Последняя находка была сделана в половине одиннадцатого. Шлюпка, которая в это время была еще на воде, при возвращении наткнулась на небольшой предмет. Господин Скрудж, принимавший участие в розысках, нагнулся и выловил его из воды. Это был старый мяч.
Клапзубовцы исчезли бесследно, и «Арго» отплыл, увозя пассажиров и оба экипажа, повергнутые в унылое молчание...
XVII
— Черт побери этот океан! Если не ошибаюсь, свистопляске настал конец.
— Папаша! Вчера вечером вы обещали не чертыхаться?
— Черт возьми, привычка... Честное слово, больше никакого черта от меня не услышите!
Этот разговор происходил в пятом часу утра на глади Тихого океана. Где точно — никто из собеседников не знал, ибо страшный вихрь целых пять часов гнал их куда-то в кромешной тьме. Теперь вихрь внезапно прекратился, и, когда солнце во всей своей красе показалось на горизонте, оно увидело спокойное море, безмятежно колыхающееся под утренним ветерком и чистый небосвод, переливающийся голубыми, зелеными, розовыми и оранжевыми тонами.
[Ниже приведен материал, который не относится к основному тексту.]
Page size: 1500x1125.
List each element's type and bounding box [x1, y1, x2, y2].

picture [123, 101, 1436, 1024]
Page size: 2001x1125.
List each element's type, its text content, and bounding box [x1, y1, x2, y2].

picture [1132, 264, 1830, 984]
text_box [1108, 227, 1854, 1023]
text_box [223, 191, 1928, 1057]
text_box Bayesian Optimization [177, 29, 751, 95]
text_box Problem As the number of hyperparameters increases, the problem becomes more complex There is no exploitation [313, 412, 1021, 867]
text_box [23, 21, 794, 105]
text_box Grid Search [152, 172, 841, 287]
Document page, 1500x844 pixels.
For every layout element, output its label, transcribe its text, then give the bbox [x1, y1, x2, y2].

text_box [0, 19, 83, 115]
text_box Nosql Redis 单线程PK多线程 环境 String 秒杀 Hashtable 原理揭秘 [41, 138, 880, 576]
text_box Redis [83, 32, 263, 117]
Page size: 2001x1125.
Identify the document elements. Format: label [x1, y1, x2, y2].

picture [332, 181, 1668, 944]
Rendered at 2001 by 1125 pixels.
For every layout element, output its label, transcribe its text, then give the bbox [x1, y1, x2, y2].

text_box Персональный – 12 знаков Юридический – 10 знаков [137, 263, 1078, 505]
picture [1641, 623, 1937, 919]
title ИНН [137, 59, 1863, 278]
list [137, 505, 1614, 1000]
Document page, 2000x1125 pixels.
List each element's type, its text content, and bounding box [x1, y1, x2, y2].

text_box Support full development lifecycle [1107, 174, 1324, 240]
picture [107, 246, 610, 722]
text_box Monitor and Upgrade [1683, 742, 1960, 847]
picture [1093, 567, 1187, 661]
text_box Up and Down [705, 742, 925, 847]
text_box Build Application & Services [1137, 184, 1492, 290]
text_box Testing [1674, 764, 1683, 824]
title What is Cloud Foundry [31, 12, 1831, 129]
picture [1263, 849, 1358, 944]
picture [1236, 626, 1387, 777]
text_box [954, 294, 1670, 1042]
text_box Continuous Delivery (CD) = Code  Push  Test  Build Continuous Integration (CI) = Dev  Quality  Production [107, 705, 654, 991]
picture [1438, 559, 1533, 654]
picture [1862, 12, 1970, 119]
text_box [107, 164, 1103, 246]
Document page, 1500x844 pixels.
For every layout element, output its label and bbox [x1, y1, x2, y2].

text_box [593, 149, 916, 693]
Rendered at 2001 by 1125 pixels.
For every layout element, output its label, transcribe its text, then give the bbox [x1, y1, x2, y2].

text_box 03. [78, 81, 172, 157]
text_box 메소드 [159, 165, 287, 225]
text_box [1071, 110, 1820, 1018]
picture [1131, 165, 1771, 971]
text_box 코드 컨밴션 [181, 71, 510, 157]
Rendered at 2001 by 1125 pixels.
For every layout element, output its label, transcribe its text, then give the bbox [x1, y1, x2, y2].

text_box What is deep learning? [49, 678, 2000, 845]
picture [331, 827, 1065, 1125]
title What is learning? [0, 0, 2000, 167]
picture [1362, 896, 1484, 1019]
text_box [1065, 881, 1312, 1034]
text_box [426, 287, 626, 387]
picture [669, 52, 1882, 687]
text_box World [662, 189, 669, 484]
Посреди всего этого красочного великолепия, отражавшегося и преломлявшегося в синих и зеленых водах с белыми гребешками пены, виднелось только двенадцать темных тел.
Это была команда Клапзуба во главе с отцом Никто из них не пострадал, все были живы и здоровы, чудом уцелевшие в урагане разыгравшейся стихии. Чудом? Да, то было чудесное спасение, по меньшей мере, скромным,
но дельным режиссером которого явился старый Клапзуб. Видя, что «Тимору» приходит конец и что нельзя возлагать надежды на сколоченный плот, он спустился в каюту и с помощью Гонзы вытащил свой знаменитый огромный чемодан, который возил с собой на все состязания. Его содержимым клапзубовцы воспользовались во время памятной встречи с барселонскими грубиянами. Старик вытащил из него двенадцать резиновых костюмов, герметически закупоривающих тело, — одиннадцать для сыновей и двенадцатый для запасного, которым явился теперь он сам. При свете молнии все надели их, заработали двенадцать насосов, и никто не успел опомниться, как статные фигуры клапзубовцев превратились в двенадцать шаров, из которых торчали только головы, руки и ноги. Конечности тоже были защищены резиной, и только головы предоставлены на волю ветра и волн.